*** Opening of Excerpted data ***
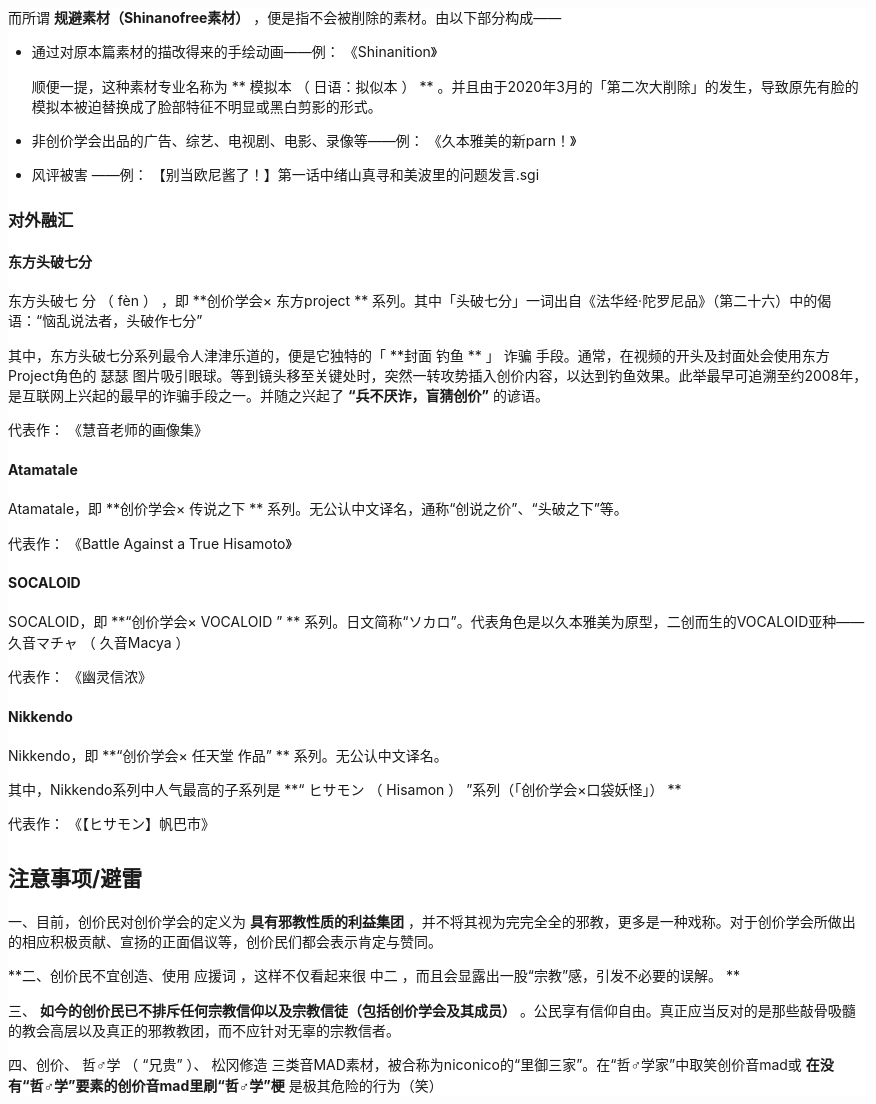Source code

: 而所谓 **规避素材（Shinanofree素材）** ，便是指不会被削除的素材。由以下部分构成——

  * 通过对原本篇素材的描改得来的手绘动画——例：  《Shinanition》 

     顺便一提，这种素材专业名称为 ** 模拟本  （  日语：拟似本  ）  ** 。并且由于2020年3月的「第二次大削除」的发生，导致原先有脸的模拟本被迫替换成了脸部特征不明显或黑白剪影的形式。 

  * 非创价学会出品的广告、综艺、电视剧、电影、录像等——例：  《久本雅美的新parn！》 

  * 风评被害  ——例：  【别当欧尼酱了！】第一话中绪山真寻和美波里的问题发言.sgi 

  

###  对外融汇

####  东方头破七分

东方头破七  分  （  fèn  ）  ，即 **创价学会× 东方project  **
系列。其中「头破七分」一词出自《法华经·陀罗尼品》（第二十六）中的偈语：“恼乱说法者，头破作七分”

其中，东方头破七分系列最令人津津乐道的，便是它独特的「 **封面 钓鱼  ** 」  诈骗  手段。通常，在视频的开头及封面处会使用东方Project角色的
瑟瑟
图片吸引眼球。等到镜头移至关键处时，突然一转攻势插入创价内容，以达到钓鱼效果。此举最早可追溯至约2008年，是互联网上兴起的最早的诈骗手段之一。并随之兴起了
**“兵不厌诈，盲猜创价”** 的谚语。

代表作：  《慧音老师的画像集》

####  Atamatale

Atamatale，即 **创价学会× 传说之下  ** 系列。无公认中文译名，通称“创说之价”、“头破之下”等。

代表作：  《Battle Against a True Hisamoto》

####  SOCALOID

SOCALOID，即 **“创价学会× VOCALOID  ” **
系列。日文简称“ソカロ”。代表角色是以久本雅美为原型，二创而生的VOCALOID亚种——  久音マチャ  （  久音Macya  ）

代表作：  《幽灵信浓》

####  Nikkendo

Nikkendo，即 **“创价学会× 任天堂  作品” ** 系列。无公认中文译名。

其中，Nikkendo系列中人气最高的子系列是 **“ ヒサモン  （  Hisamon  ）  ”系列（「创价学会×口袋妖怪」） **

代表作：  《【ヒサモン】帆巴市》

  

##  注意事项/避雷

一、目前，创价民对创价学会的定义为 **具有邪教性质的利益集团**
，并不将其视为完完全全的邪教，更多是一种戏称。对于创价学会所做出的相应积极贡献、宣扬的正面倡议等，创价民们都会表示肯定与赞同。

**二、创价民不宜创造、使用 应援词  ，这样不仅看起来很  中二  ，而且会显露出一股“宗教”感，引发不必要的误解。 **

三、 **如今的创价民已不排斥任何宗教信仰以及宗教信徒（包括创价学会及其成员）**
。公民享有信仰自由。真正应当反对的是那些敲骨吸髓的教会高层以及真正的邪教教团，而不应针对无辜的宗教信者。

四、创价、  哲♂学  （  “兄贵”  ）、  松冈修造  三类音MAD素材，被合称为niconico的“里御三家”。在“哲♂学家”中取笑创价音mad或
**在没有“哲♂学”要素的创价音mad里刷“哲♂学”梗** 是极其危险的行为（笑）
*** Close of Excerpted data ***
From the entries above, restate word for word the lines from the line containing "而所谓 **规避素材（Shinanofree素材）** ，便是指不会被削除的素材。由以下部分构成——" to the line containing "Atamatale，即 **创价学会× 传说之下", both ends included, and nothing more.

: 而所谓 **规避素材（Shinanofree素材）** ，便是指不会被削除的素材。由以下部分构成——

  * 通过对原本篇素材的描改得来的手绘动画——例：  《Shinanition》 

     顺便一提，这种素材专业名称为 ** 模拟本  （  日语：拟似本  ）  ** 。并且由于2020年3月的「第二次大削除」的发生，导致原先有脸的模拟本被迫替换成了脸部特征不明显或黑白剪影的形式。 

  * 非创价学会出品的广告、综艺、电视剧、电影、录像等——例：  《久本雅美的新parn！》 

  * 风评被害  ——例：  【别当欧尼酱了！】第一话中绪山真寻和美波里的问题发言.sgi 

  

###  对外融汇

####  东方头破七分

东方头破七  分  （  fèn  ）  ，即 **创价学会× 东方project  **
系列。其中「头破七分」一词出自《法华经·陀罗尼品》（第二十六）中的偈语：“恼乱说法者，头破作七分”

其中，东方头破七分系列最令人津津乐道的，便是它独特的「 **封面 钓鱼  ** 」  诈骗  手段。通常，在视频的开头及封面处会使用东方Project角色的
瑟瑟
图片吸引眼球。等到镜头移至关键处时，突然一转攻势插入创价内容，以达到钓鱼效果。此举最早可追溯至约2008年，是互联网上兴起的最早的诈骗手段之一。并随之兴起了
**“兵不厌诈，盲猜创价”** 的谚语。

代表作：  《慧音老师的画像集》

####  Atamatale

Atamatale，即 **创价学会× 传说之下  ** 系列。无公认中文译名，通称“创说之价”、“头破之下”等。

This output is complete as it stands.